## Task to complete:
Although the records contain pictures, none belong in the copy: restate word for word only the lines from the one with "fruit basket: present" through the one with "potted plant: present", both included.
[Data records Boundary: Start]
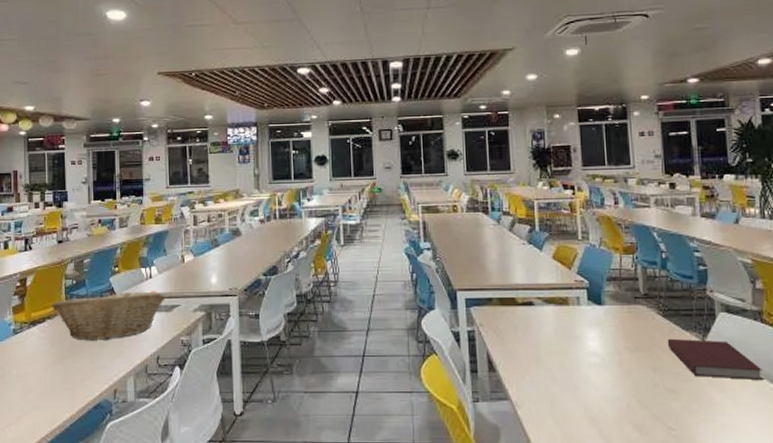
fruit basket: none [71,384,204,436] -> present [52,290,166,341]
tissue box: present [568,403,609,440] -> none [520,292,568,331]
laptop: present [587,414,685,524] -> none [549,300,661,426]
[Data records Boundary: End]
[Data records Boundary: Start]
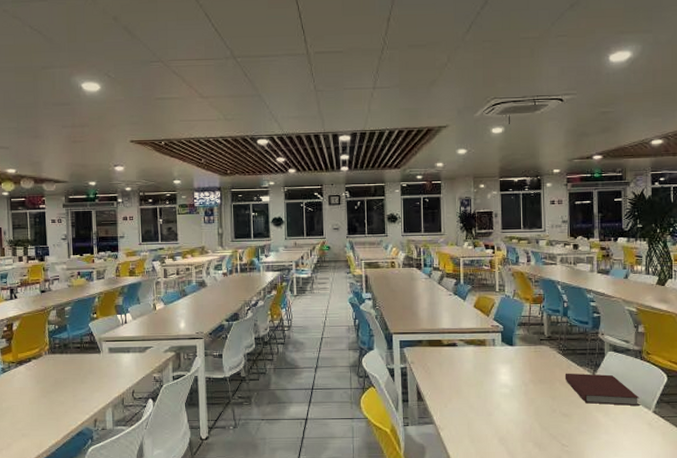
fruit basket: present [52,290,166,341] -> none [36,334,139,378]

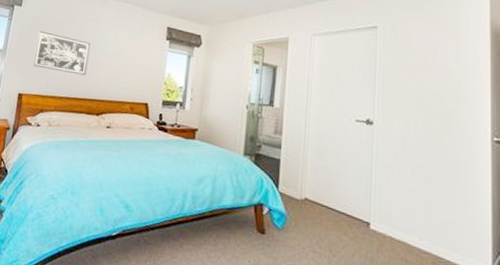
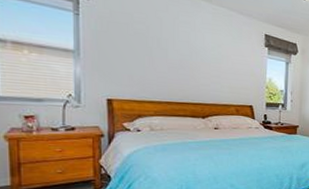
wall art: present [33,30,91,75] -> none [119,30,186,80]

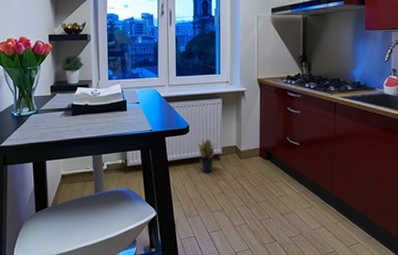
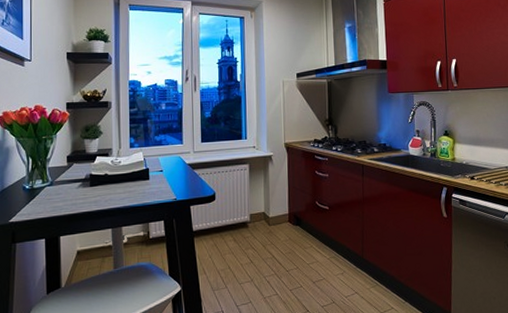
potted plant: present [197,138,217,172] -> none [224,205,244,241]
[Data records Boundary: End]
## Output below:
fruit basket: present [52,290,166,341] -> none [36,334,139,378]

wall art: present [33,30,91,75] -> none [119,30,186,80]

potted plant: present [197,138,217,172] -> none [224,205,244,241]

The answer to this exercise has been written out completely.